» **À FAIRE**:
1. Répondez d'après l'entretien sur le paysage romantique, en marquant vos réponses (a), (b), (c) :
(a) Quelle période le paysage romantique englobe-t-il en général ?
(b) En quelle année a paru le traité de Burke sur le sublime ?
(c) Qui a montré que l'art contemporain est uniment sublime ?
2. Dites si chaque affirmation s'accorde avec l'entretien sur le paysage romantique. Répondez par oui ou non, puis citez les mots décisifs de l'entretien.
(a) Le traité de Longin date du Ier siècle.
(b) Le sublime est l'effet d'une perception.
(c) Les impressionnistes ont abandonné le travail sur la couleur des peintres romantiques.
3. Mettez sous forme de liste le paragraphe de l'entretien qui commence par « Parce qu’avec la redécouverte », en conservant ses faits principaux.

» **EXTRAIT CITÉ**:
────────────────
ESTHÉTIQUE DU PAYSAGE
Le paysage romantique et l’expérience du sublime
(Champ Vallon, 2007)
Entretien avec l’auteur
Pourquoi le paysage romantique ?
Parce que c’est un moment unique de l’histoire du paysage (englobe tout le XIXème en général, du préromantisme au post-romantisme). C’est sans doute la dernière grande époque de la représentation originale du paysage (dans la littérature mais aussi dans la peinture : les impressionnistes approfondissant le travail sur la couleur des peintres de l’époque romantique). C’est un moment fragile et précaire où le paysage existe comme sentiment (de Rousseau et Girardin à Nieztsche en passant par Baudelaire) et non comme simple sensation comme au XVIIIème ou à la fin du XIXème avec le décadentisme. Le sentiment du paysage est par excellence l’expérience romantique du paysage, et le sublime est précisément un sentiment, et non l’effet d’une perception, comme Kant l’avait montré à la toute fin du XVIIIème siècle.
Pourquoi le sublime ?
Parce qu’avec la redécouverte d’un traité de rhétorique du 1er siècle (d’un certain Longin) qui remettait en cause les théories d’Aristote, cette esthétique va concurrencer celle du Beau idéal (académique) dès le XVIIème siècle (Boileau, Fénelon) de façon clandestine, puis ouvertement au XVIIIème siècle avec la parution du traité de Burke sur la question (en 1756). On ne perçoit pas aujourd’hui cette profonde révolution du sublime au tournant du XIXème siècle car, comme toute idéologie, il est devenu notre camera obscura (la chambre obscure) de notre regard sur le monde : il nous est étranger par excès de familiarité : l’art contemporain est uniment sublime, comme J.F. Lyotard l’a montré par exemple.
────────────────
» **DONNÉES ENREGISTRÉES**:
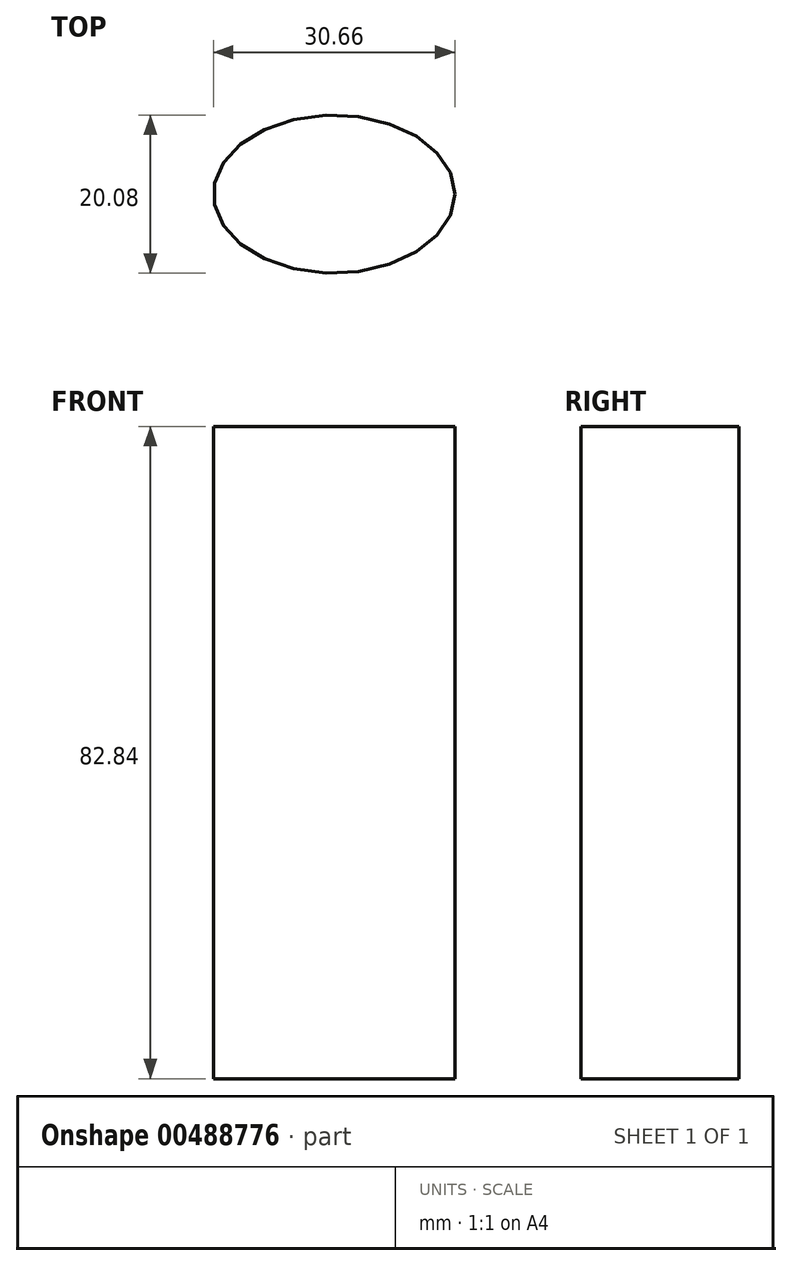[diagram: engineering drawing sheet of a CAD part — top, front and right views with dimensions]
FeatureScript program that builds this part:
────────────────
» **RÉPONSES PAR CONSIGNE**:
1.
(a) Tout le XIXème siècle en général, du préromantisme au post-romantisme.
(b) En 1756.
(c) J.F. Lyotard.

2.
(a) Oui : « la redécouverte d’un traité de rhétorique du 1er siècle (d’un certain Longin) »
(b) Non : « le sublime est précisément un sentiment, et non l’effet d’une perception »
(c) Non : « les impressionnistes approfondissant le travail sur la couleur des peintres de l’époque romantique »

3.
- Un traité de rhétorique du Ier siècle, attribué à un certain Longin, est redécouvert. Il remet en cause les théories d'Aristote.
- L'esthétique du sublime concurrence alors celle du Beau idéal académique. Elle le fait d'abord de façon clandestine, dès le XVIIème siècle (Boileau, Fénelon).
- Elle s'affirme ouvertement au XVIIIème siècle, avec la parution du traité de Burke en 1756.
- Aujourd'hui, on ne perçoit plus cette révolution du tournant du XIXème siècle. Comme toute idéologie, le sublime est devenu la camera obscura de notre regard sur le monde et nous est étranger par excès de familiarité.
- Comme l'a montré J.F. Lyotard, l'art contemporain est uniment sublime.